- [Lesetext]
────────

Filmfestspiele

Cannes 2023: Die wichtigsten Preise und Filme des Festivals

Das Filmfestival in Cannes ging am 27. Mai mit einer Goldenen Palme für Justine Triets „Anatomy of a Fall“ zu Ende – nicht der einzige Festivalerfolg für Schauspielerin Sandra Hüller. Für den tipBerlin war Michael Meyns vor Ort. Er schreibt über Wim Wenders, die wichtigsten Preise, herausragende Filme und spannende Tendenzen für die Zukunft des Arthouse-Kinos.

„Perfect Days“ von Wim Wenders: Der deutsche Regisseur war bei den Internationalen Filmfestspielen von Cannes 2023 quasi omnipräsent. Foto: Cannes FF

Cannes 2023: Wim Wenders’ große Auftritte beim Filmfestival

„Das Kino als Kunstform liegt im Sterben!“ Ein dramatischer Befund, der vom eigentlich meist so optimistisch und gelassenen Wim Wenders stammt. Vor 40 Jahren hatte Wenders „Room 666“ gedreht und Anfang der 80er diverse Regisseure zum Stand der Kino-Dinge befragt. Nun stellte die junge Französin Lubna Playoust die Frage erneut: „Room 999“ hieß der Film, der diverse, meist optimistischer in die Zukunft blickende Regisseure wie Ruben Östlund, Audrey Diwan oder Albert Serra zusammenbrachte.

Und eben Wenders. Der neben Werner Herzog international vermutlich bekannteste deutsche Regisseur war bei den 76. Filmfestspielen von Cannes omnipräsent. Nicht nur durch seinen kurzen Auftritt bei Playoust, sondern vor allem durch gleich zwei Filme, die im offiziellen Programm gezeigt wurden und in ihren jeweiligen Bereichen das beste sind, was Wenders seit gut 30 Jahren gedreht hat: Der Dokumentarfilm „Anselm“ und der Spielfilm „Perfect Days“.

────────

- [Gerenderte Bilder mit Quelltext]
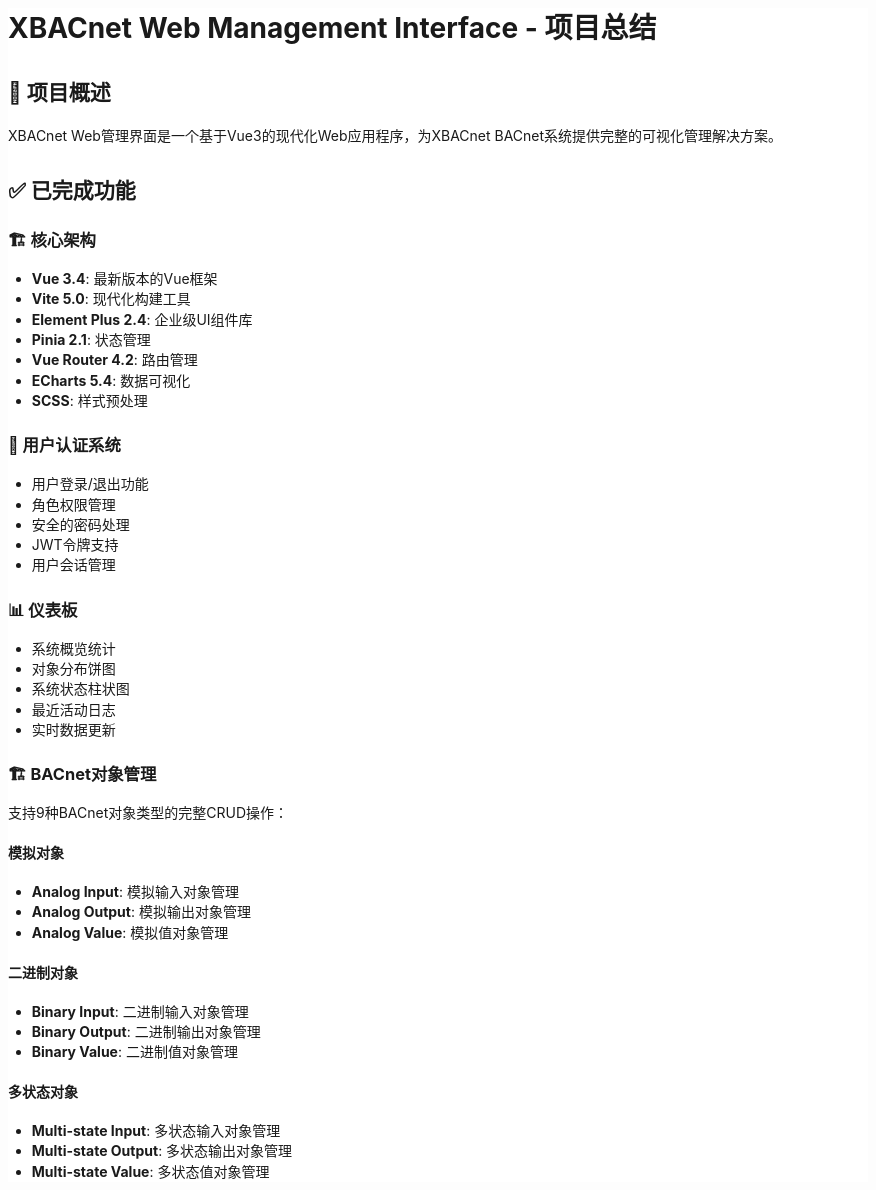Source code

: # XBACnet Web Management Interface - 项目总结

## 🎯 项目概述

XBACnet Web管理界面是一个基于Vue3的现代化Web应用程序，为XBACnet BACnet系统提供完整的可视化管理解决方案。

## ✅ 已完成功能

### 🏗️ 核心架构
- **Vue 3.4**: 最新版本的Vue框架
- **Vite 5.0**: 现代化构建工具
- **Element Plus 2.4**: 企业级UI组件库
- **Pinia 2.1**: 状态管理
- **Vue Router 4.2**: 路由管理
- **ECharts 5.4**: 数据可视化
- **SCSS**: 样式预处理

### 🔐 用户认证系统
- 用户登录/退出功能
- 角色权限管理
- 安全的密码处理
- JWT令牌支持
- 用户会话管理

### 📊 仪表板
- 系统概览统计
- 对象分布饼图
- 系统状态柱状图
- 最近活动日志
- 实时数据更新

### 🏗️ BACnet对象管理
支持9种BACnet对象类型的完整CRUD操作：

#### 模拟对象
- **Analog Input**: 模拟输入对象管理
- **Analog Output**: 模拟输出对象管理  
- **Analog Value**: 模拟值对象管理

#### 二进制对象
- **Binary Input**: 二进制输入对象管理
- **Binary Output**: 二进制输出对象管理
- **Binary Value**: 二进制值对象管理

#### 多状态对象
- **Multi-state Input**: 多状态输入对象管理
- **Multi-state Output**: 多状态输出对象管理
- **Multi-state Value**: 多状态值对象管理
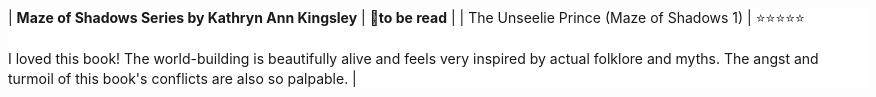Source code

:| **Maze of Shadows Series by Kathryn Ann Kingsley**      | **📘to be read**                                                                                                                                                                                                                                                                                                                                                                                                                                                                                                                                                                                                                                                                                                                                                                                                                                                                                                                                                                                                                                                                                                                                                                                                                                                                                                                                                                                                                                                                                                                                                                                                                                                                                                                                                                                                                                                                                                                                                                                                                                                                                                |
| The Unseelie Prince (Maze of Shadows 1)                 | ⭐⭐⭐⭐⭐<br><br>I loved this book! The world-building is beautifully alive and feels very inspired by actual folklore and myths. The angst and turmoil of this book's conflicts are also so palpable.                                                                                                                                                                                                                                                                                                                                                                                                                                                                                                                                                                                                                                                                                                                                                                                                                                                                                                                                                                                                                                                                                                                                                                                                                                                                                                                                                                                                                                                                                                                                                                                                                                                                                                                                                                                                                                                                                                              |
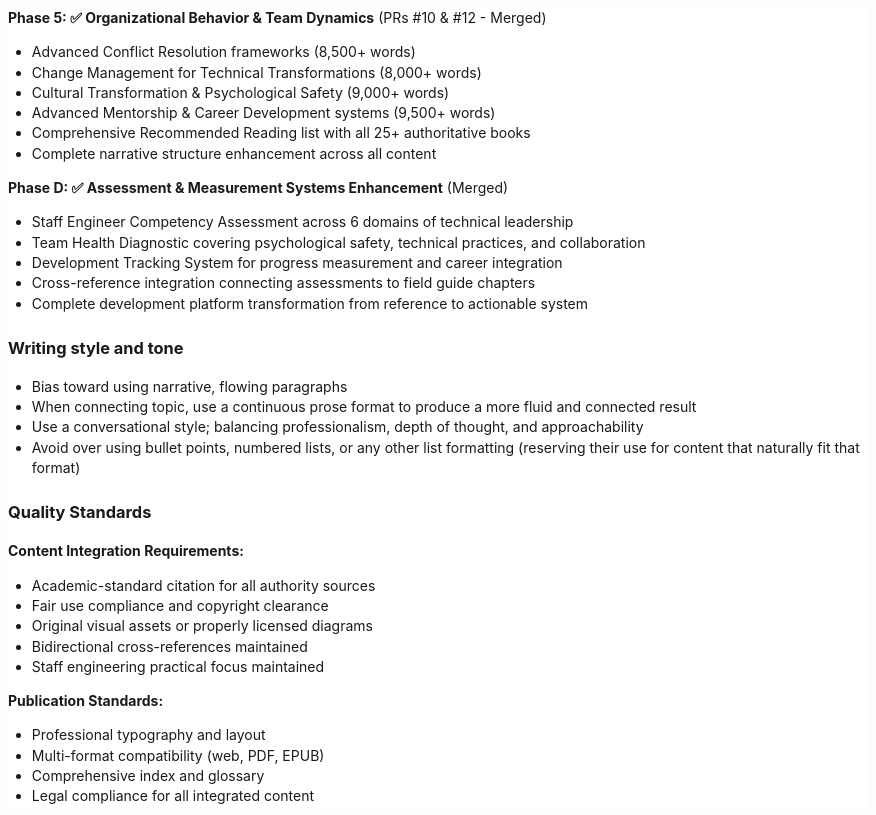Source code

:**Phase 5: ✅ Organizational Behavior & Team Dynamics** (PRs #10 & #12 - Merged)

- Advanced Conflict Resolution frameworks (8,500+ words)
- Change Management for Technical Transformations (8,000+ words)
- Cultural Transformation & Psychological Safety (9,000+ words)
- Advanced Mentorship & Career Development systems (9,500+ words)
- Comprehensive Recommended Reading list with all 25+ authoritative books
- Complete narrative structure enhancement across all content

**Phase D: ✅ Assessment & Measurement Systems Enhancement** (Merged)

- Staff Engineer Competency Assessment across 6 domains of technical leadership
- Team Health Diagnostic covering psychological safety, technical practices, and collaboration
- Development Tracking System for progress measurement and career integration
- Cross-reference integration connecting assessments to field guide chapters
- Complete development platform transformation from reference to actionable system

### Writing style and tone

- Bias toward using narrative, flowing paragraphs
- When connecting topic, use a continuous prose format to produce a more fluid and connected result
- Use a conversational style; balancing professionalism, depth of thought, and approachability
- Avoid over using bullet points, numbered lists, or any other list formatting (reserving their use for content that naturally fit that format)

### Quality Standards

**Content Integration Requirements:**

- Academic-standard citation for all authority sources
- Fair use compliance and copyright clearance
- Original visual assets or properly licensed diagrams
- Bidirectional cross-references maintained
- Staff engineering practical focus maintained

**Publication Standards:**

- Professional typography and layout
- Multi-format compatibility (web, PDF, EPUB)
- Comprehensive index and glossary
- Legal compliance for all integrated content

────────

- [Arbeitsaufträge]
1. Fasse den Absatz aus dem Bericht über Cannes 2023, der mit „Und eben Wenders.“ beginnt, als Stichpunktliste zusammen, ohne seine wesentlichen Fakten auszulassen.
2. Warum war Wim Wenders laut dem Bericht über Cannes 2023 bei den Filmfestspielen omnipräsent? Antworte in ein bis drei Sätzen.
3. Welcher Film erhielt nach dem Bericht über Cannes 2023 die Goldene Palme?

- [Lösungen zur Übung]
1.
- Wim Wenders ist neben Werner Herzog international vermutlich der bekannteste deutsche Regisseur.
- Bei den 76. Filmfestspielen von Cannes war er omnipräsent.
- Er hatte einen kurzen Auftritt bei Lubna Playoust.
- Vor allem liefen zwei seiner Filme im offiziellen Programm: der Dokumentarfilm „Anselm“ und der Spielfilm „Perfect Days“.
- Beide sind in ihrem jeweiligen Bereich das Beste, was Wenders seit gut 30 Jahren gedreht hat.

2. Wenders war zum einen durch seinen kurzen Auftritt in Lubna Playousts Film „Room 999“ präsent. Vor allem aber liefen gleich zwei seiner Filme im offiziellen Programm, nämlich der Dokumentarfilm „Anselm“ und der Spielfilm „Perfect Days“.

3. Justine Triets „Anatomy of a Fall“ erhielt die Goldene Palme.